抜粋本文 -
####
わたしの人生にとって、かなり「歴史的」な出来事なのです。
とてもとても、重要なことなのです。



詳細は、メルマガ『あふりかくじらの自由時間』に書く予定。


新しく出た本などを買い込み。
真ん中は、パトリック・カリナンとベッシーの手紙のやり取りを、パトリックの解説付きでまとめたもの。
あまりにすばらしく、読書に夢中。






やるべきことがあるのにねぇ・・・。




==========

上記の本は"Imaginative Trespasser"by Patrick and Wendy Cullinan

2007年07月07日(土)



 暗く明るく、また暗く。

停電。
そして5分くらい戻り、また停電。その繰り返し。
今夜はとくに苛立つ。

5分のすきに、大急ぎで焼き茄子を調理してみた。途中、電気が切れたが余熱でできあがる。本日の夕食、シリアル(最近は牛乳不足でスーパーでも手に入らないので牛乳なし)、そして焼き茄子。
炊飯器を仕掛けたが、途中で二度ほど各一時間ばかり停止しているのでふっくらご飯は無理であろう。

ああ。パソコンのバッテリももうなくなってきた。


今日は、また精神状態ぼろぼろに逆戻り。
すべての人に対して、悪態をつく。一刻も早くこの場所を去りたい。ジンバブエには住んでいたいが、いまの職場環境や周囲の環境はもはやわたしには苦痛でしかない。
####
提供資料 -
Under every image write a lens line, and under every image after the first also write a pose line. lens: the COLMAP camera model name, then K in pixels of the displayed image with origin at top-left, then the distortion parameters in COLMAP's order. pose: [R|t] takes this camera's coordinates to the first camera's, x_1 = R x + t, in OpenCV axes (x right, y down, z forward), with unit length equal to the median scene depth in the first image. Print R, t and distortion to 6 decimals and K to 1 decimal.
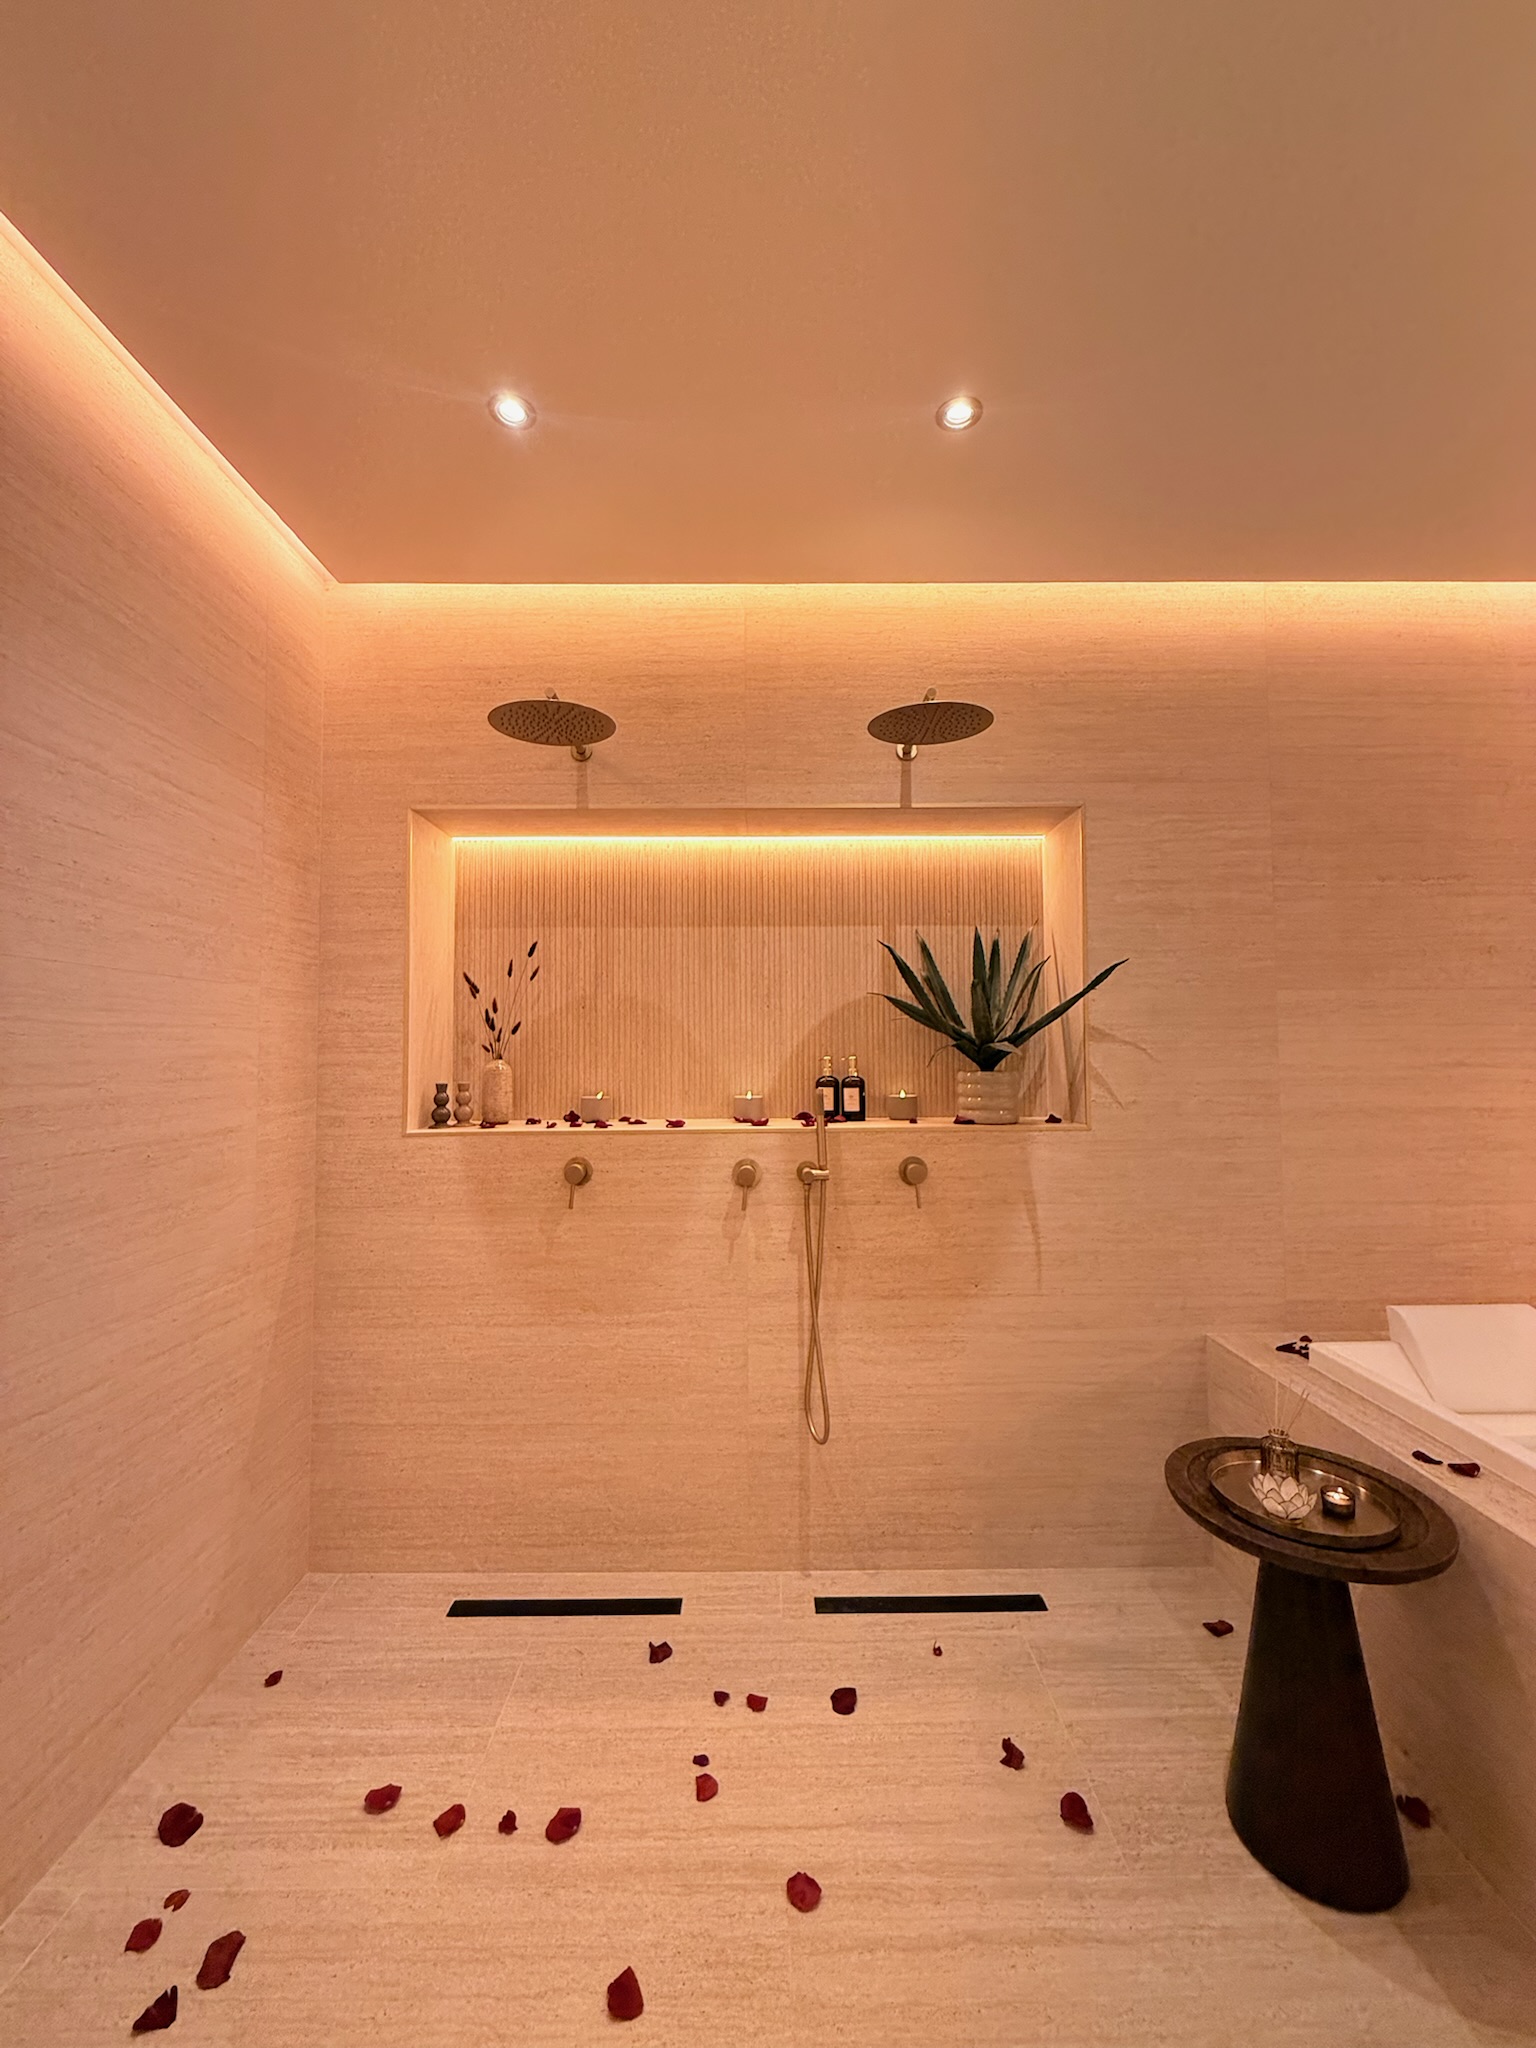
lens RADIAL K [[817.5, 0, 768.5], [0, 817.5, 1019.7], [0, 0, 1]] dist [-0.002045, 0.000081]
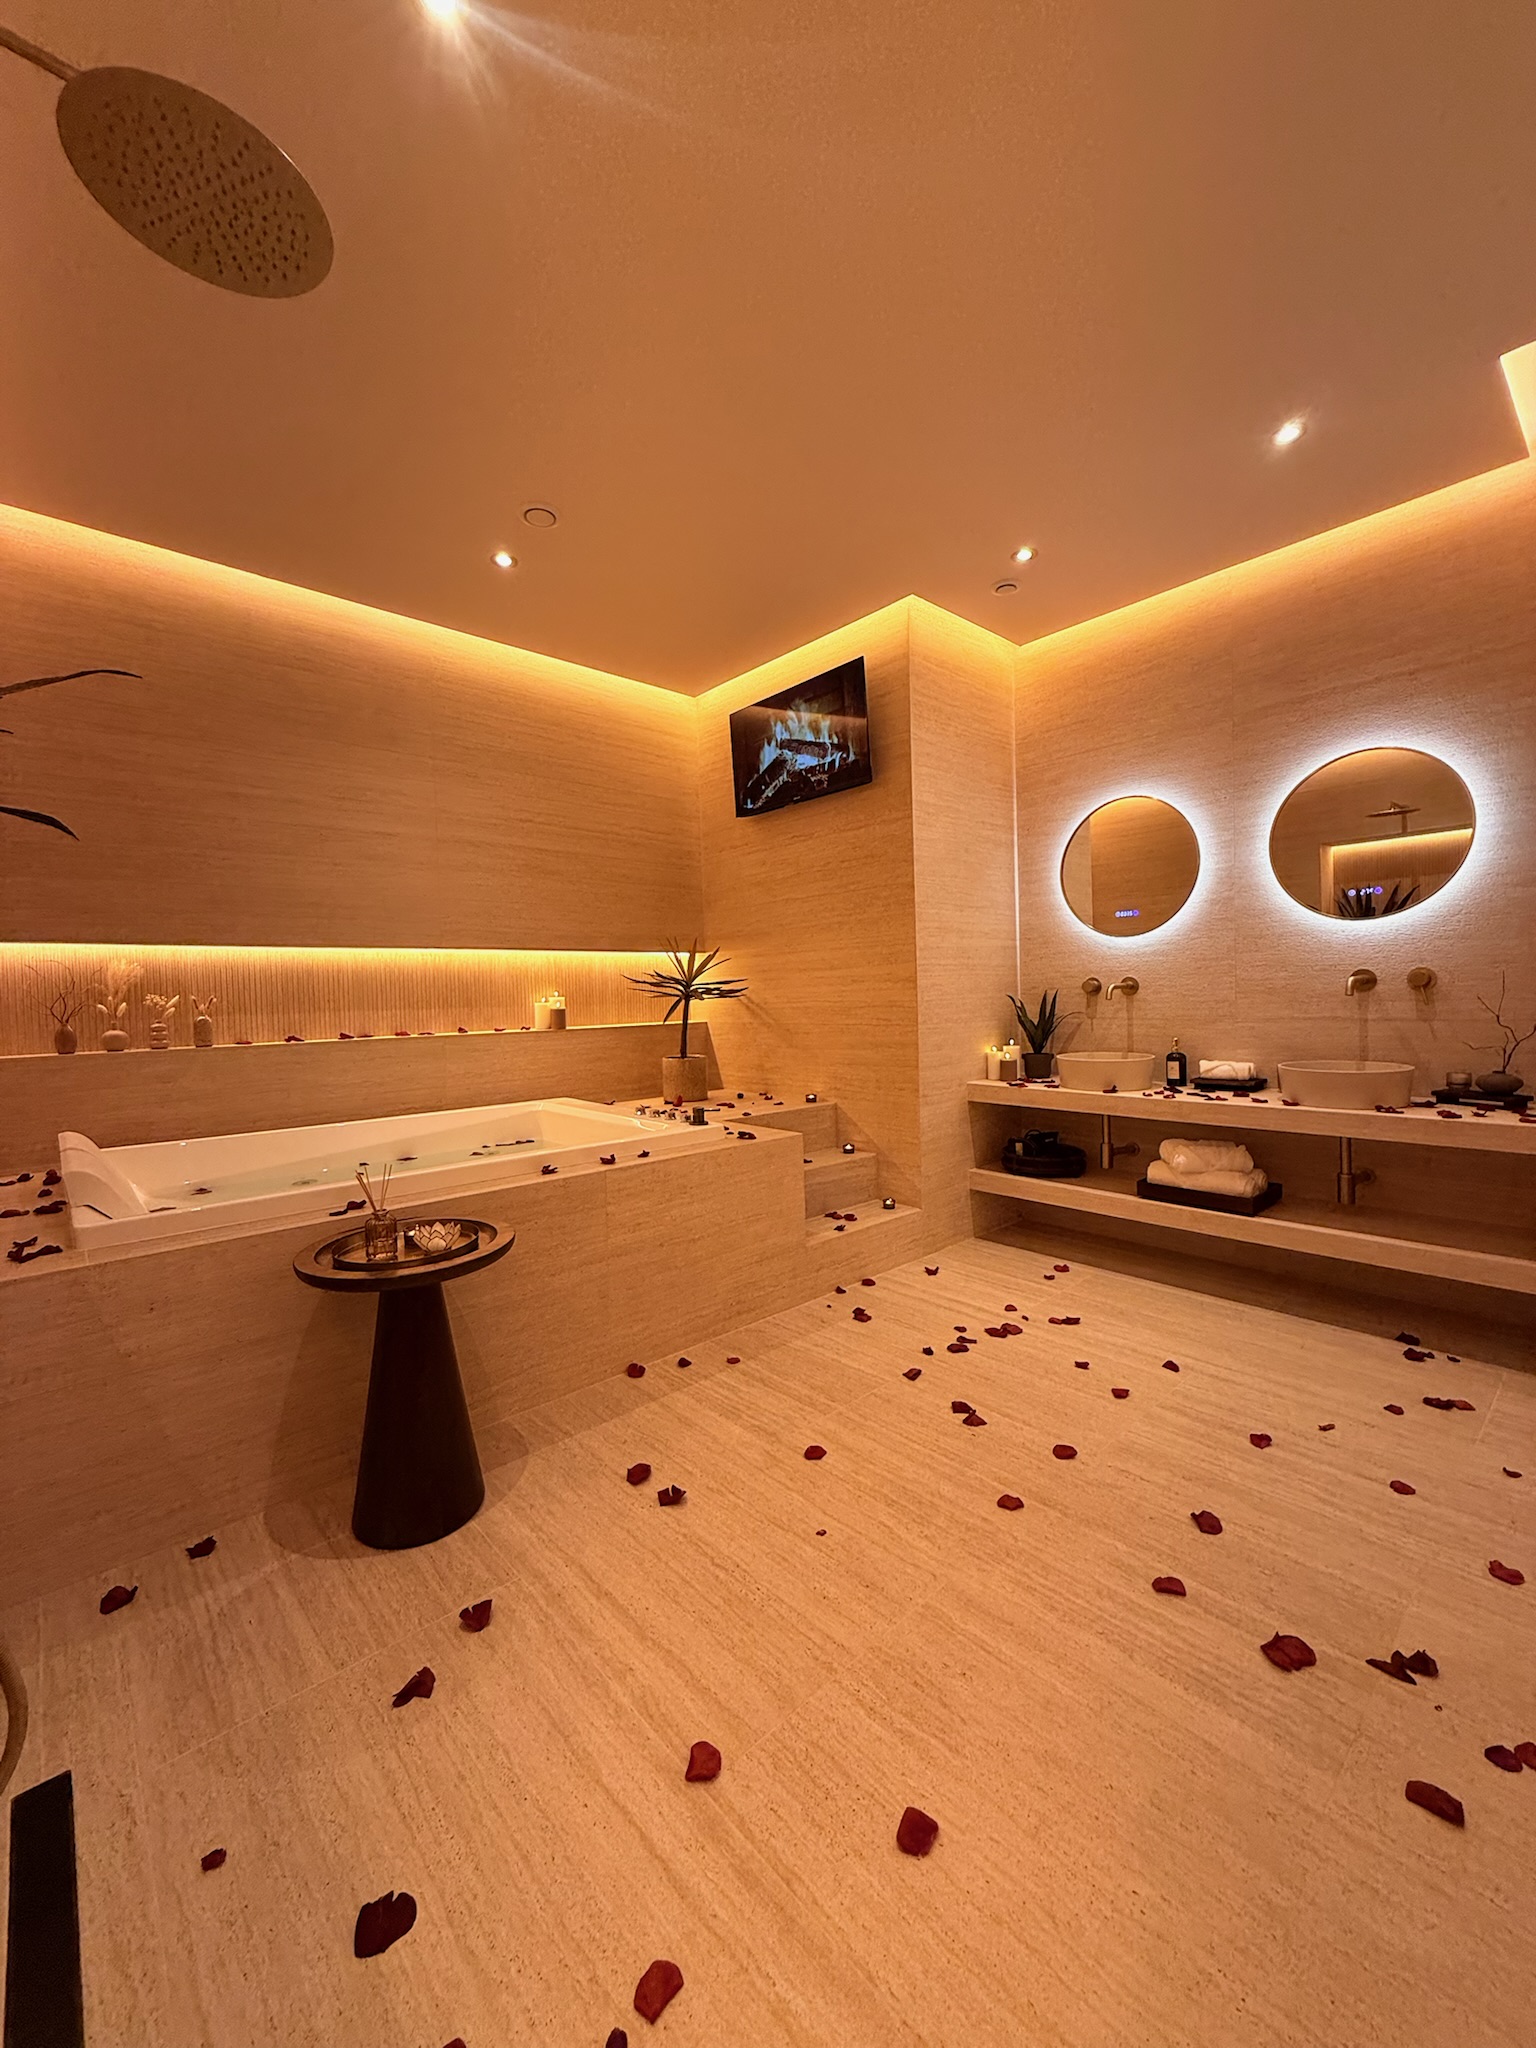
lens RADIAL K [[817.5, 0, 767.9], [0, 817.5, 1015.6], [0, 0, 1]] dist [-0.002045, 0.000081]
pose [[-0.666341, 0.004303, 0.745635, -0.398839], [-0.000799, 0.999979, -0.006486, 0.165263], [-0.745647, -0.004918, -0.666323, 0.928863]]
####
作業依頼 A - カメラのレンズと姿勢を記した一覧の行を、最初から最後まで一字一句変えずに書き出すこと。画像は含めない。
作業依頼 B - ジンバブエでの停電を綴った日記の続きを、最後の文の後から書くこと。

回答 A -
Under every image write a lens line, and under every image after the first also write a pose line. lens: the COLMAP camera model name, then K in pixels of the displayed image with origin at top-left, then the distortion parameters in COLMAP's order. pose: [R|t] takes this camera's coordinates to the first camera's, x_1 = R x + t, in OpenCV axes (x right, y down, z forward), with unit length equal to the median scene depth in the first image. Print R, t and distortion to 6 decimals and K to 1 decimal.
lens RADIAL K [[817.5, 0, 768.5], [0, 817.5, 1019.7], [0, 0, 1]] dist [-0.002045, 0.000081]
lens RADIAL K [[817.5, 0, 767.9], [0, 817.5, 1015.6], [0, 0, 1]] dist [-0.002045, 0.000081]
pose [[-0.666341, 0.004303, 0.745635, -0.398839], [-0.000799, 0.999979, -0.006486, 0.165263], [-0.745647, -0.004918, -0.666323, 0.928863]]

回答 B -
今日の停電は、いつもより数倍の精神的ダメージ。
救いようがない。


明日から出かける。
わたしの人生の中で、「歴史的」であるはず。
大事な瞬間なのに、わたしはまだ日常の瑣末なことに大きなダメージを受けている。

縁を切りたい。
周囲の人間すべてと。


2007年07月03日(火)



 紅茶とはちみつで。

やばい。
風邪気味だ。というか、完全に風邪だね。

水曜日からお出かけするというのに、なんだこれは。
今回ばかりはケープタウン行きがキャンセルになったときの二の舞にはなるまい。

ルイボスティーにマロンデラ産のはちみつをたらして、身体が温まったらもう眠ります。何も考えずに眠ります。まだ午後七時なのでありますけれどもね。ベッドに入りましょう。

こんな夜に限って、電気はきちんときています。

おやすみ。


あ、今日医務室から取得してきた風邪薬を服用いたしますよ。



2007年07月02日(月)



 シルバーのチョーカー。

土曜日の午前中、ハラレのちょっと郊外にあるパトリック・マブロスのお店へ。土曜日というのに、パトリックの工房は忙しそう。
それでも、あたたかく迎えてくれたパトリック。熱心にわたしの注文と自分の見立てを分析しながら、ひとつのアイディアをつくってくれた。シャープなシルバーのチョーカーが欲しかったのである。

こうして、セミ・オーダーメイドにしてくれるパトリックは、自分の持っているものに自身を持ちなさいといってくれた。
背が高くて独特の雰囲気があるのなら、気後れせずにおおぶりのアクセサリーを身につけなさいと。

ハラレ郊外にあるこの場所のことは、これまで何度かここにも書いてきた。
いつもは職場のひとたちと一緒にいたけれど、ひとりでくるのは初めて。
紅茶を出してくれ、熱心に見立ててくれる職人パトリック。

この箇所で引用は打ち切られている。